'Spinal Tap' co-creators get OK to pursue $400M fraud case against Vivendi
The creators of the 1984 comedy film “This Is Spinal Tap” earned a major victory in a California court on Tuesday, after a federal judge allowed Harry Shearer, Rob Reiner, Michael McKean and Christopher Guest to pursue a fraud claim against media conglomerate Vivendi.
U.S. District Judge Dolly Gee said StudioCanal, which is owned by Vivendi, broke its agreement with the plantiffs by not providing required accounting statements, in addition to “separate nefarious accounting practices to conceal and underreport" profits, according to the Hollywood Reporter, which cited details from the ruling.

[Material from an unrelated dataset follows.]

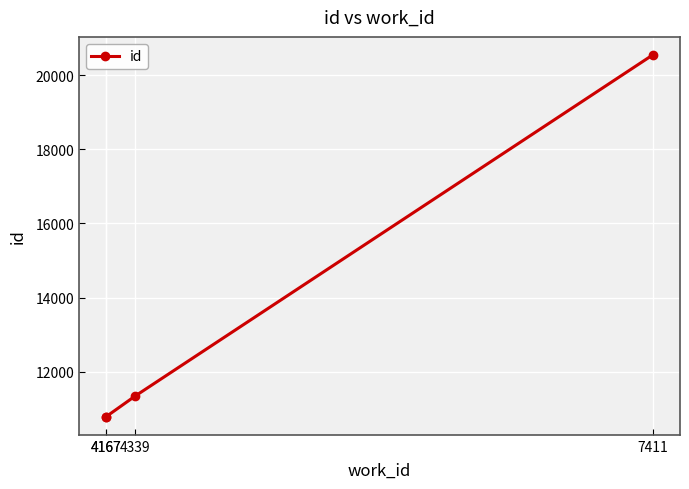

What is the change in value from 4167 to 4167?

+4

The plantiffs, who claimed Vivendi’s actions were intentional, are seeking $400 million in damages and ancillary merchandising and music, the outlet reported.

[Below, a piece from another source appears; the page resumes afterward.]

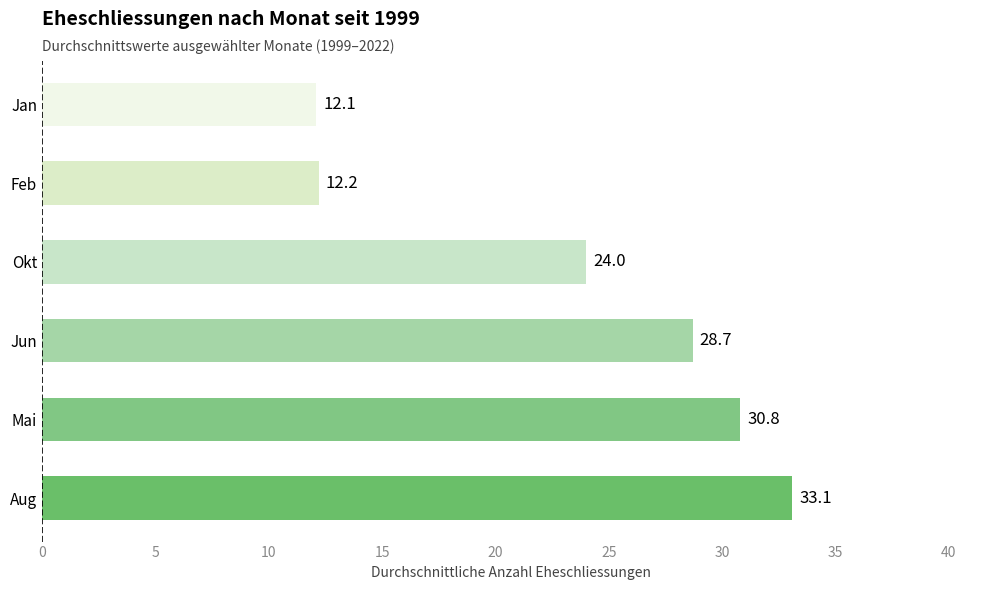

How many distinct data groups are displayed?

1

According to Deadline.com, the plaintiffs claimed in their original lawsuit that Vivendi pegged the four creators’ share of total worldwide merchandising income over 22 years at $81, and their share of total music sales income over 17 years at $98.
The co-creators also tried unsuccessfully to sue Universal Music Group – another subsidiary of Vivendi. However, the judge granted the plantiffs permission to submit an amended complaint, the outlet reported.
Another claim against UMG related to music rights is still active.
"Spinal Tap" was a "mockumentary" that followed the fictional British band as it embarked on a world tour that went awry.